As the gradual restart of services continues, you're in the best position to determine which services can continue to be offered virtually, such as phone consultations, virtual assessments, and which services can safely resume in-person. As a reminder, Ontario approved new physician billing codes for telephone assessments, enabling doctors to conduct more assessments over the phone rather than in their clinic.

You will also need to be cautious and resume practice in a controlled and gradual manner while taking steps to protect yourself, your staff, the patient and the public. This document outlines measures that must be in place in order to meet public health guidelines and promote a safe environment for the provision of in-person health services by health care providers.

  • Should I delay post-exposure prophylaxis for probable or confirmed cases of COVID-19 or their close contacts?
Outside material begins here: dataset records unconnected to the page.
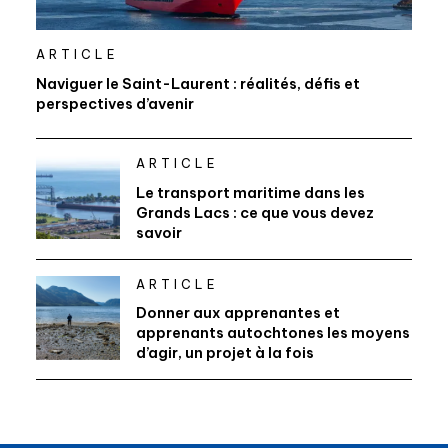
ARTICLE
Naviguer le Saint-Laurent : réalités, défis et
perspectives d’avenir
ARTICLE
Le transport maritime dans les
Grands Lacs : ce que vous devez
savoir
ARTICLE
Donner aux apprenantes et
apprenants autochtones les moyens
d’agir, un projet à la fois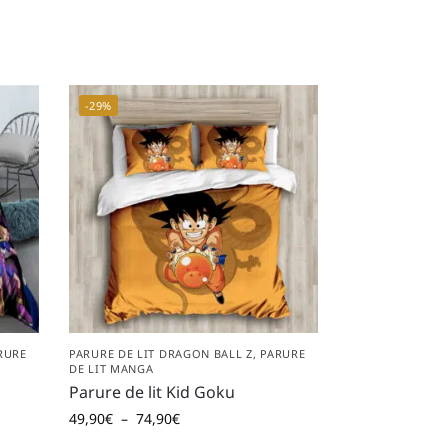
-29%
RURE
PARURE DE LIT DRAGON BALL Z
,
PARURE
DE LIT MANGA
Parure de lit Kid Goku
49,90
€
–
74,90
€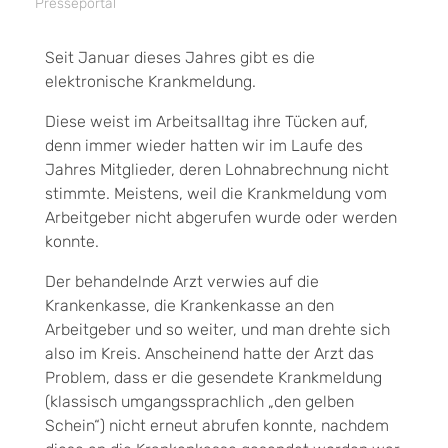
Presseportal
Seit Januar dieses Jahres gibt es die
elektronische Krankmeldung.
Diese weist im Arbeitsalltag ihre Tücken auf,
denn immer wieder hatten wir im Laufe des
Jahres Mitglieder, deren Lohnabrechnung nicht
stimmte. Meistens, weil die Krankmeldung vom
Arbeitgeber nicht abgerufen wurde oder werden
konnte.
Der behandelnde Arzt verwies auf die
Krankenkasse, die Krankenkasse an den
Arbeitgeber und so weiter, und man drehte sich
also im Kreis. Anscheinend hatte der Arzt das
Problem, dass er die gesendete Krankmeldung
(klassisch umgangssprachlich „den gelben
Schein“) nicht erneut abrufen konnte, nachdem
    No. The National Advisory Committee on Immunization states that if post-exposure prophylaxis (PEP) is required (for example measles, hepatitis A, hepatitis B, rabies, meningococcus and varicella), it should be given without delay to all patients who need it.

  • What do my patients need to know about all these new office practices?

    It's important that your patients are informed in advance about your new office practices, the safety precautions you're taking, and how you're keeping each other safe.

    Active and passive screening of patients is extremely important during this time. Patients and essential visitors should be screened over the phone for symptoms of COVID-19 before their appointments and can be told what to expect when they come into the office for their appointment.

    If they screen positive over the phone, the appointment should be deferred if possible and the individual referred for testing.

    As an additional precautionary measure, on the day of the appointments, patients and essential visitors should be screened again on site, with staff taking proper precautionary measures to protect against the possible spread of COVID-19.

    Your office may consider posting signage to inform patients of the specific measures being taken to ensure the safety of patients and clinical staff during this time, such as screening of patients and essential visitors, cleaning and disinfecting frequency of examination rooms and high-touch surfaces, and use of personal protective equipment.

    You can order the Novel Coronavirus (COVID-19) Screening Poster for Primary Care Providers and other Infection Prevention and Control print material on Public Health's resources order page.